** Opening MATERIALS PROVIDED block **
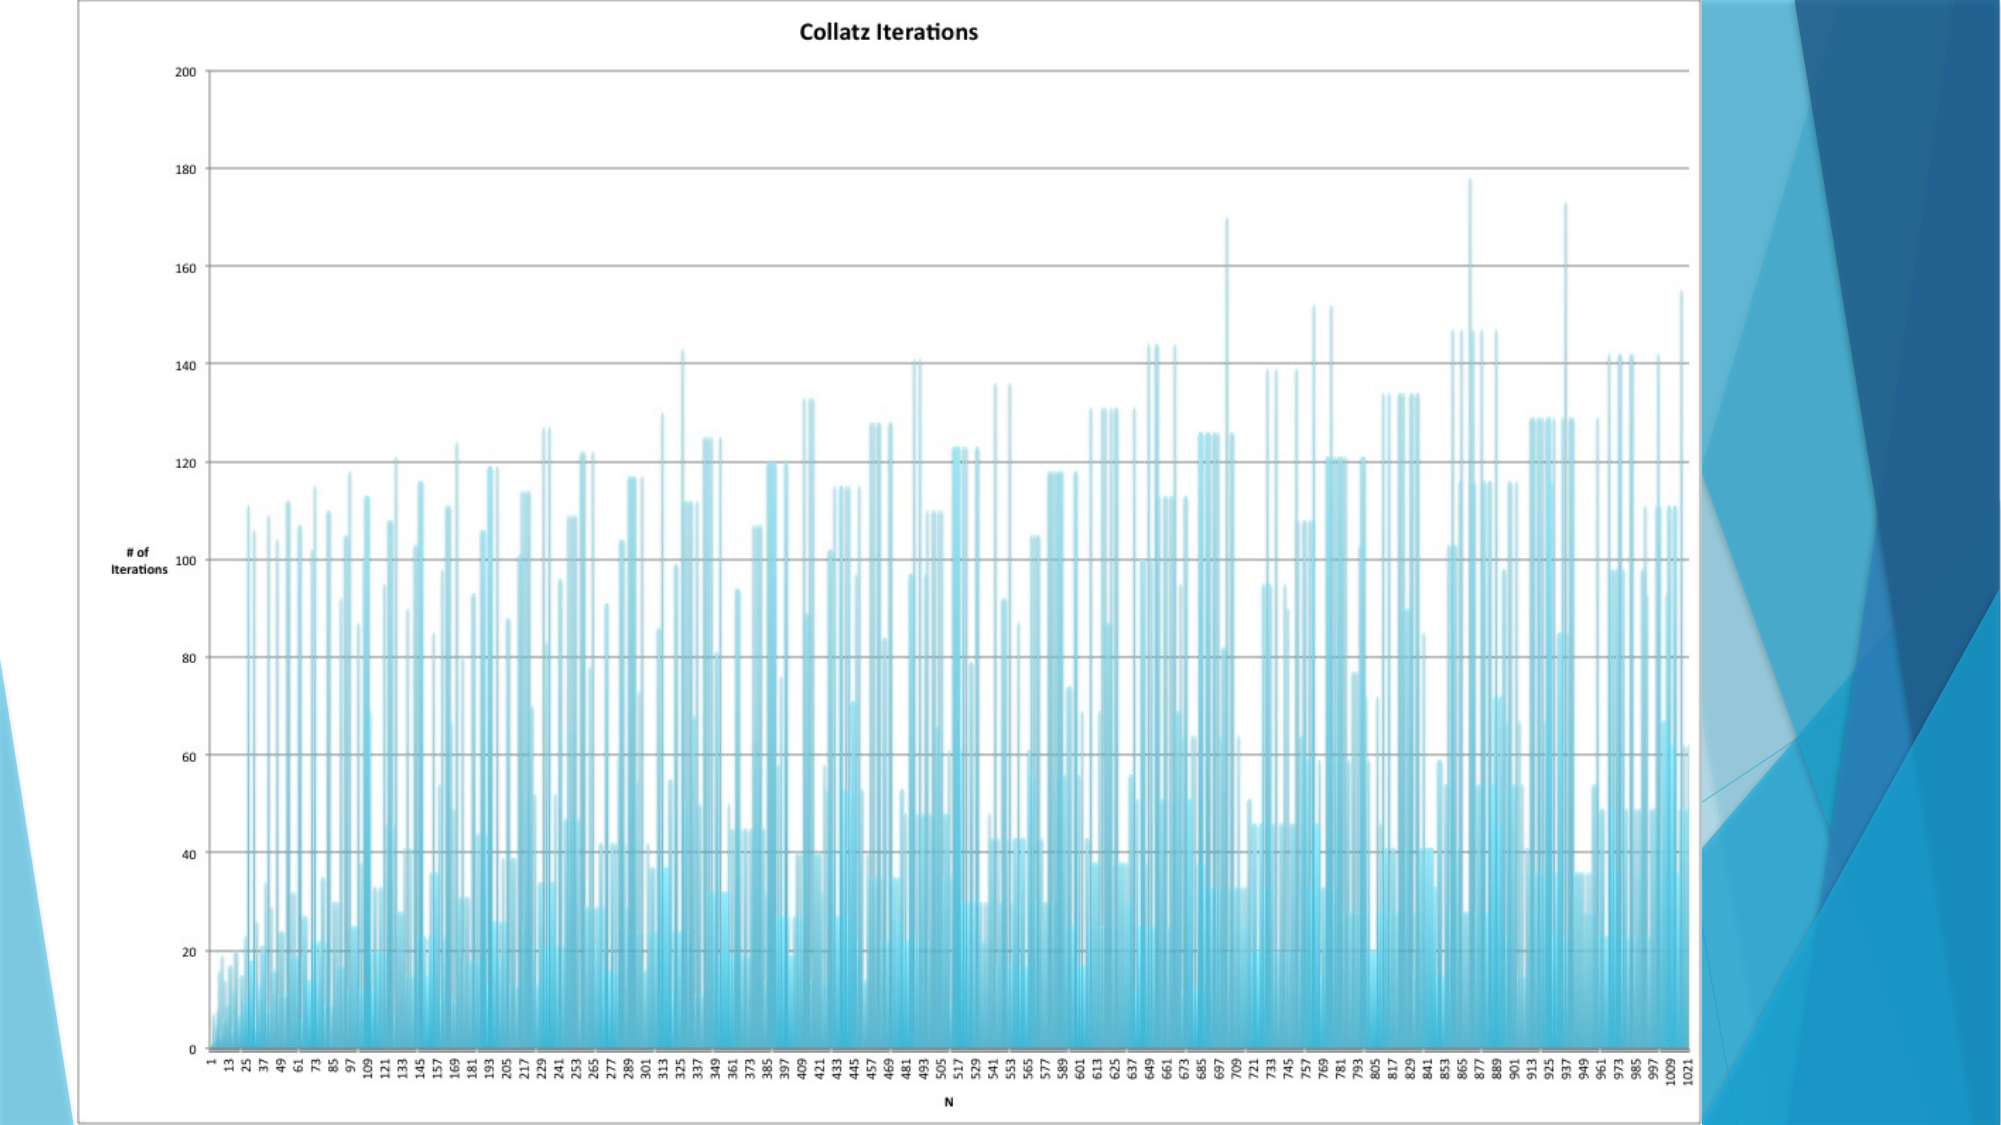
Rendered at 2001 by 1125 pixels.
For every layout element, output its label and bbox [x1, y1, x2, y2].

picture [77, 0, 1702, 1125]
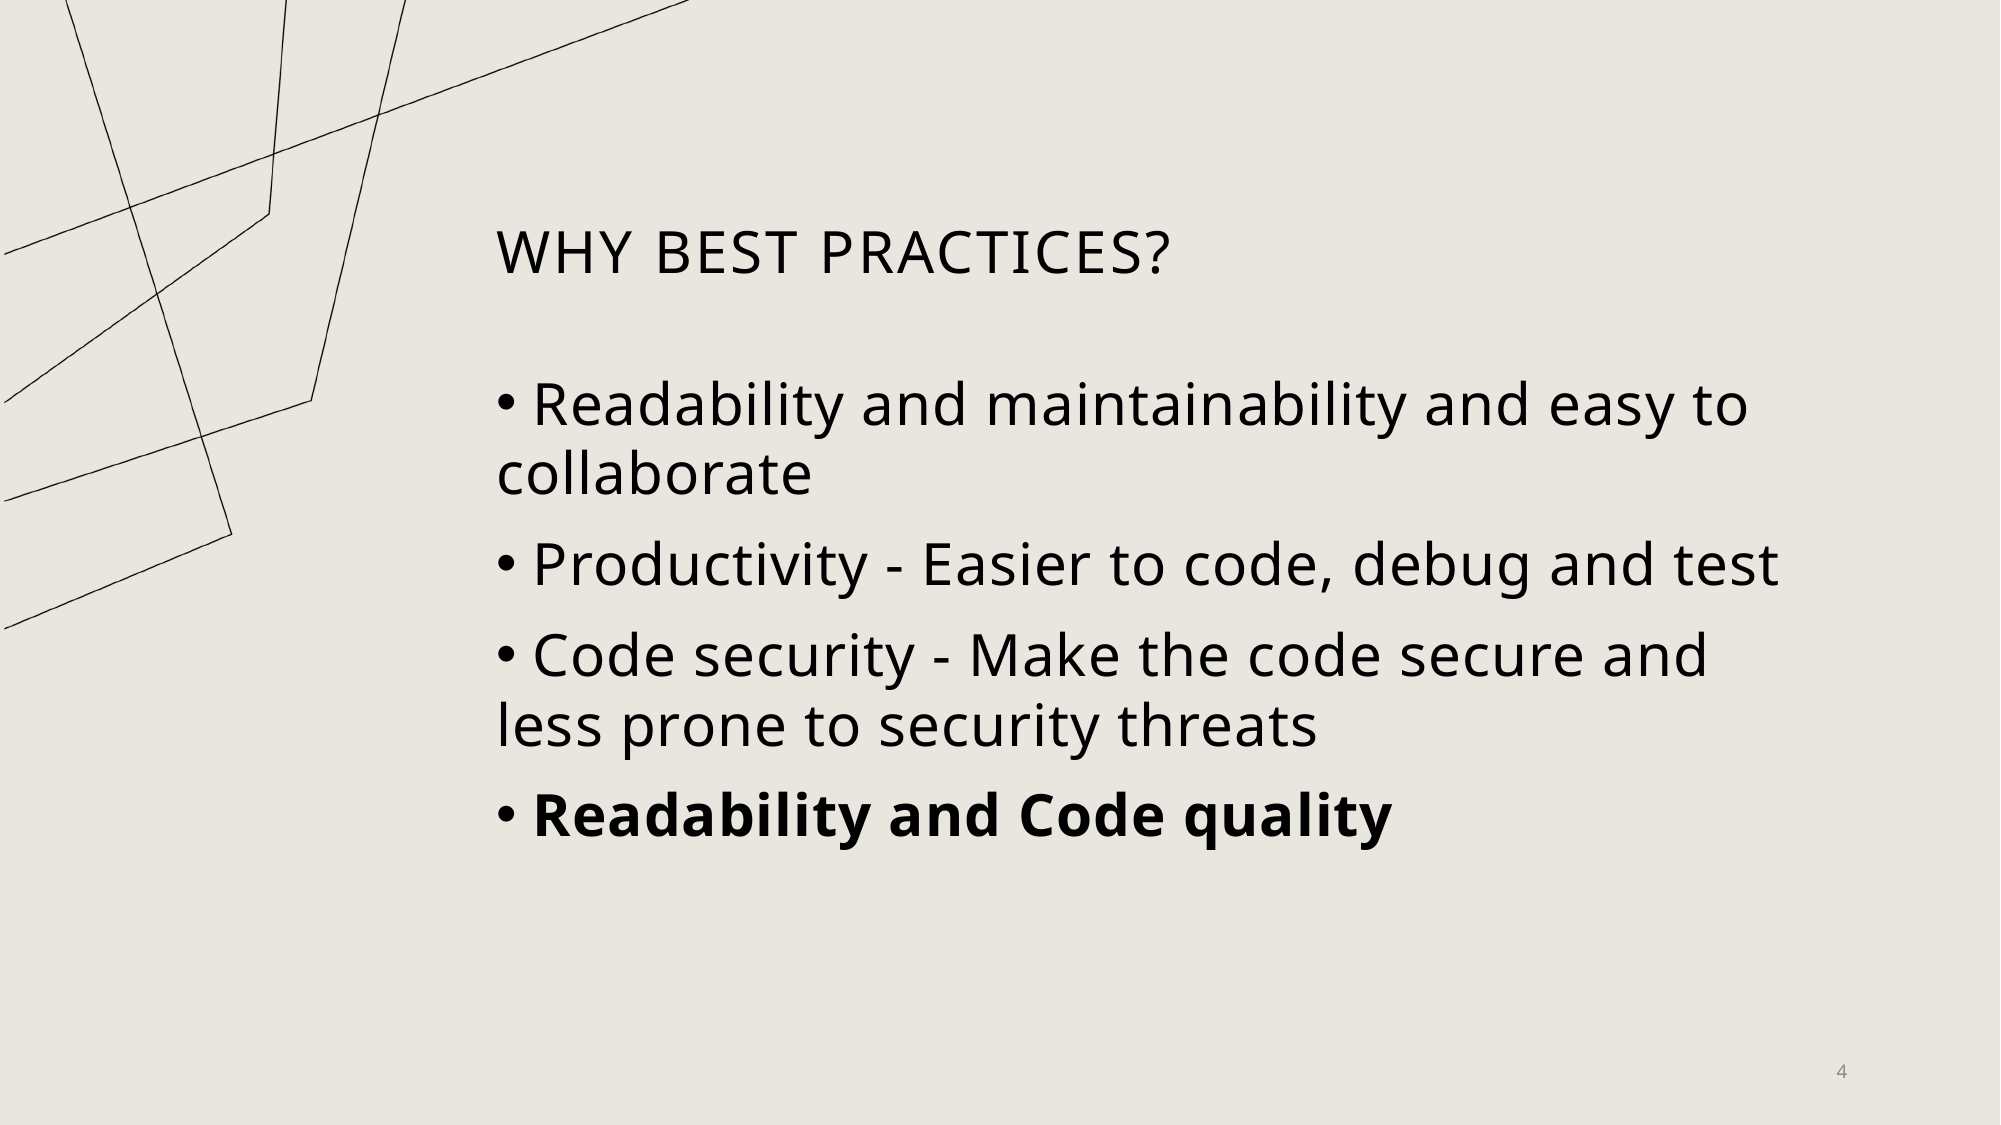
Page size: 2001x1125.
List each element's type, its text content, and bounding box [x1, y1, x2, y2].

slide_number 4 [1412, 1042, 1863, 1103]
title Why best practices? [481, 146, 1863, 364]
list Readability and maintainability and easy to collaborate Productivity - Easier to code, debug and test Code security - Make the code secure and less prone to security threats Readability and Code quality [481, 359, 1835, 1013]
picture [4, 0, 721, 642]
** Closing MATERIALS PROVIDED block **
* [WHAT THIS TASK INVOLVES]:
Find where "Page size: 2001x1125." occurs in the data, and please write out that line through the last line exactly, with nothing else.

* [FINAL ANSWER]:
Page size: 2001x1125.
List each element's type, its text content, and bounding box [x1, y1, x2, y2].

slide_number 4 [1412, 1042, 1863, 1103]
title Why best practices? [481, 146, 1863, 364]
list Readability and maintainability and easy to collaborate Productivity - Easier to code, debug and test Code security - Make the code secure and less prone to security threats Readability and Code quality [481, 359, 1835, 1013]
picture [4, 0, 721, 642]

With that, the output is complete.